One of the joys of Bob Dylan's career/ story is the droplets and sidesteps scattered throughout the last seven decades of music making- not just the giant, canonical albums or the times he changed the course of popular music, but the ginnels and alleyways he ventured down for a few minutes/ days before diverting again. One of those moments happened on 22nd March 1984 when he appeared on Letterman to promote a new song and album with a three song set backed by a trio of total unknowns, The Plugz. The song he was promoting was his new single, Jokerman...
As this is Dylan there are different versions of how Dylan met The Plugz, an unknown Californian punk/ New Wave band. In one version Dylan saw them at a club, in another his son Jakob tipped him off. However it happened, at some point drummer Chalo got a phone call and was asked to bring some musicians down to Bob's house to jam. Chalo, bassist Tony Marsico and guitarist J.J. Holiday (who had a decent knowledge of blues guitar) trouped down to Bob's and after a couple of weeks had knocked a load of songs around, rarely playing the same ones twice (as is Dylan's habit). One day Dylan came in and asked the trio if they knew of Letterman and did they want to play on it.

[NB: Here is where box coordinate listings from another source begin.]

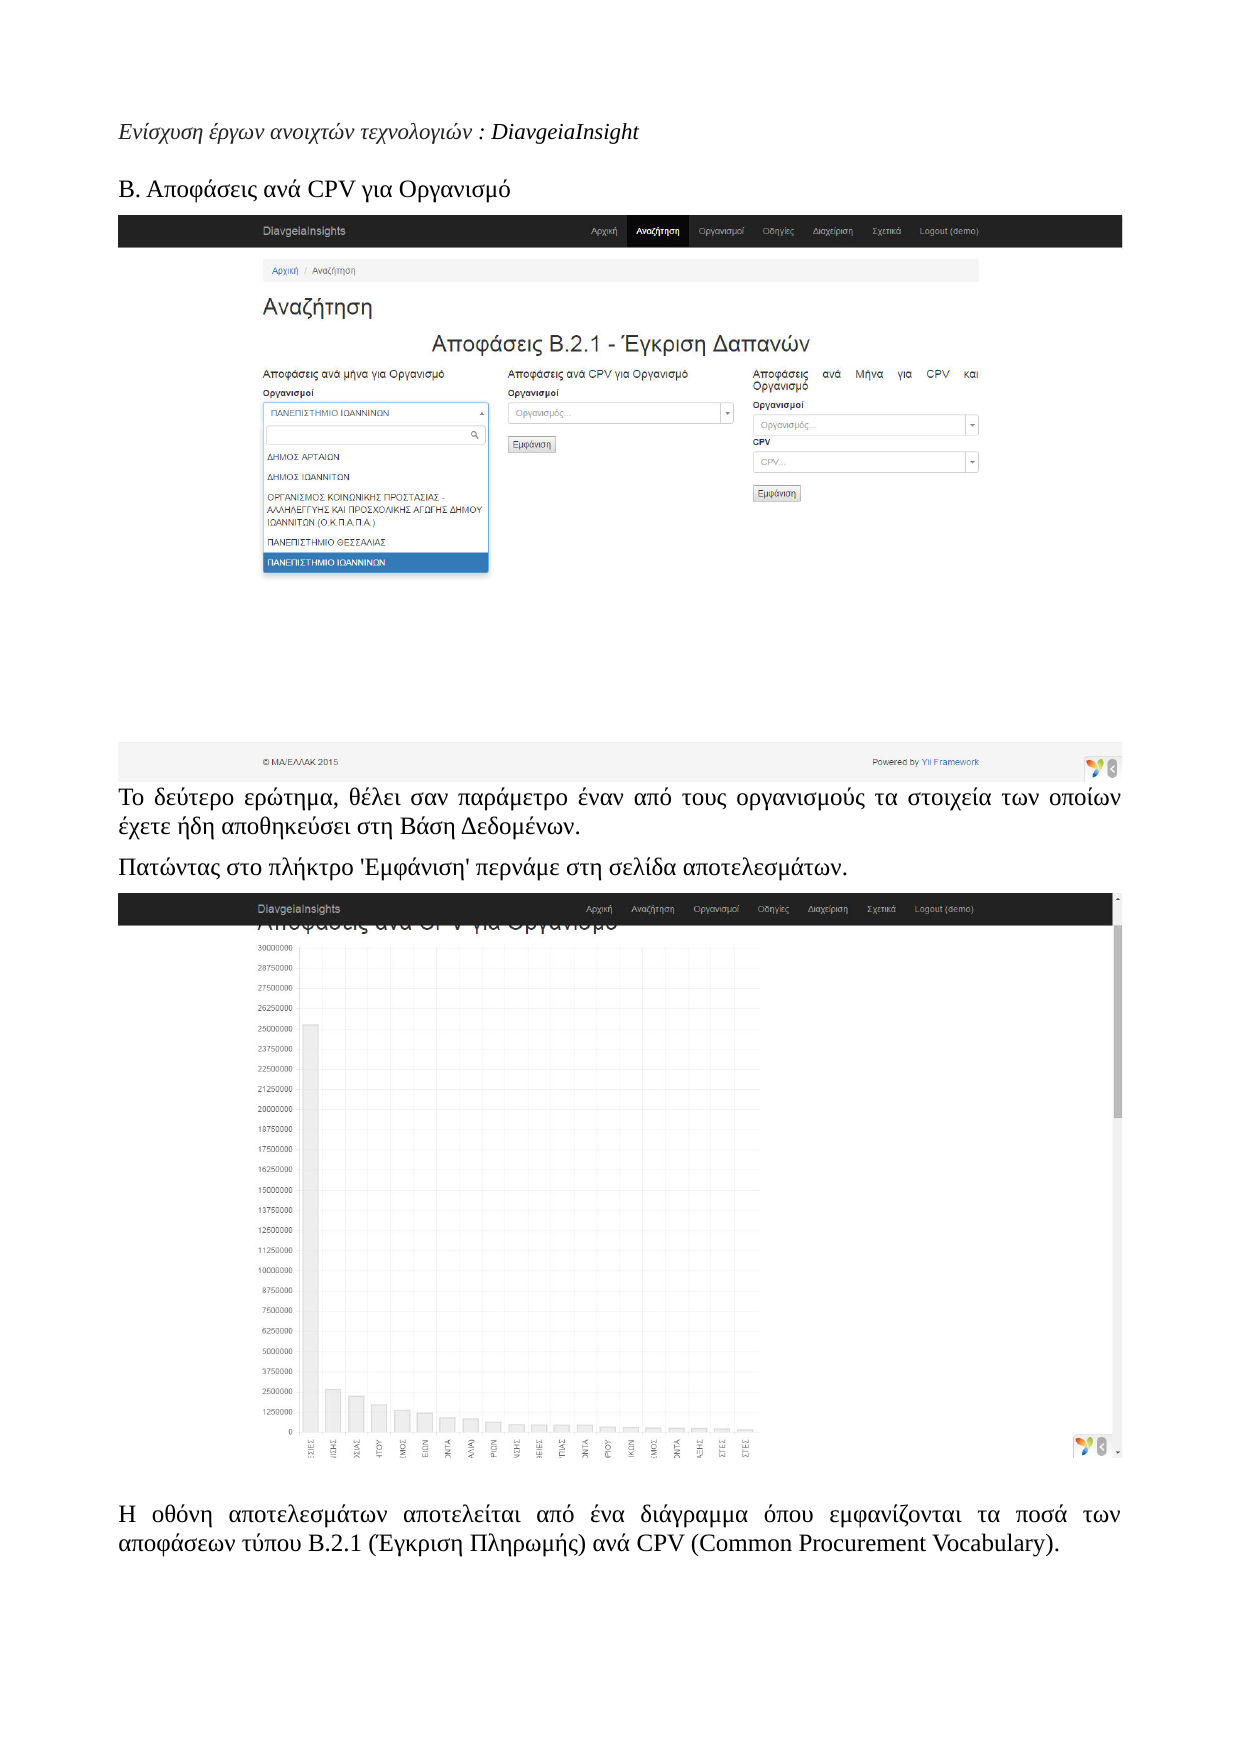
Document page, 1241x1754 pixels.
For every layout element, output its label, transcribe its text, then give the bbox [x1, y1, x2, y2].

text Β. Αποφάσεις ανά CPV για Οργανισμό [118, 174, 1122, 203]
picture [118, 215, 1123, 782]
text Η οθόνη αποτελεσμάτων αποτελείται από ένα διάγραμμα όπου εμφανίζονται τα ποσά των αποφάσεων τύπου Β.2.1 (Έγκριση Πληρωμής) ανά CPV (Common Procurement Vocabulary). [118, 1499, 1122, 1557]
text Το δεύτερο ερώτημα, θέλει σαν παράμετρο έναν από τους οργανισμούς τα στοιχεία των οποίων έχετε ήδη αποθηκεύσει στη Βάση Δεδομένων. [118, 782, 1122, 839]
text Πατώντας στο πλήκτρο 'Εμφάνιση' περνάμε στη σελίδα αποτελεσμάτων. [118, 852, 1122, 881]
picture [118, 893, 1123, 1458]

Jokerman was the lead single from 1983's Infidels, an album that saw Bob come out of his Born Again phase and return to more secular music. The album was produced by Mark Knopfler, had ex- Rolling Stone Mick Taylor on guitar and Sly and Robbie as rhythm section- nevertheless, it's 80s Dylan and must be approached with caution. But, Jokerman has become top level Dylan, a song that features in all the lists, with multiple verses of dense Dylan lines, with finger pointing as relevant to 2025 as it was in 1983-
'Freedom just around the corner for you/ But with the truth so far off, what good will it do?'?

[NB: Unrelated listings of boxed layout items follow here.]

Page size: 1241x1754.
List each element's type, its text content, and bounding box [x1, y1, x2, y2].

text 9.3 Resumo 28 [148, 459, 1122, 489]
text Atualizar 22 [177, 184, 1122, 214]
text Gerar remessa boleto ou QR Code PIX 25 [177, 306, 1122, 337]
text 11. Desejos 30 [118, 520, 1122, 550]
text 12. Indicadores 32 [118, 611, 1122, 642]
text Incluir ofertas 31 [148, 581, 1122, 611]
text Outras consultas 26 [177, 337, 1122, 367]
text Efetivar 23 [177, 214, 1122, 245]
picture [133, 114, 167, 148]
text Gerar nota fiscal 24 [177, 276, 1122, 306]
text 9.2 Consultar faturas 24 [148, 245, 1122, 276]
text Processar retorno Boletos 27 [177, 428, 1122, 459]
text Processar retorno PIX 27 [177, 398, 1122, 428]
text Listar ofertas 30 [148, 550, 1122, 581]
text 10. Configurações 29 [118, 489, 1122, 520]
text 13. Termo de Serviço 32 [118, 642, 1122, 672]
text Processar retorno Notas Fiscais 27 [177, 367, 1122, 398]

'You're a man of the mountains, you can walk on the clouds/ Manipulator of crowds, you're a dream twister'
'It's a shadowy world, skies are slippery grey'
The rock reggae rhythm and slick production jar at first but Jokerman settles into its groove, the song creating it's own sense of time, understated guitar lines peeling off against each other and supported by an organ. Jokerman grows as it goes, riding the reggae bass and drums, Dylan delivering mystic wisdom and barbs into the supposed perpetual sunshine of Reagan's America.
The Letterman performance of Jokerman is something else, a true one off, Dylan and Plugz all in slim cut black and pointy boots, the reggae replaced by a driving urgency, the clipped guitars and thudding bass matched by Bob's vocal delivery. Dylan's harmonica solo that takes them all through to the song's end is priceless. For me this is the definitive version of Jokerman, and it provokes questions, a whole load of what if? type questions. If you're interested there's a free download of all three songs Dylan and Plugz played on Letterman, an entirely unofficial bootleg at Bandcamp.
In true Dylan style, Plugz only heard from the man once again- Bob turned up at the studio Plugz (by then renamed Cruzados) were recording in, blew some harmonica for them, and disappeared into the night.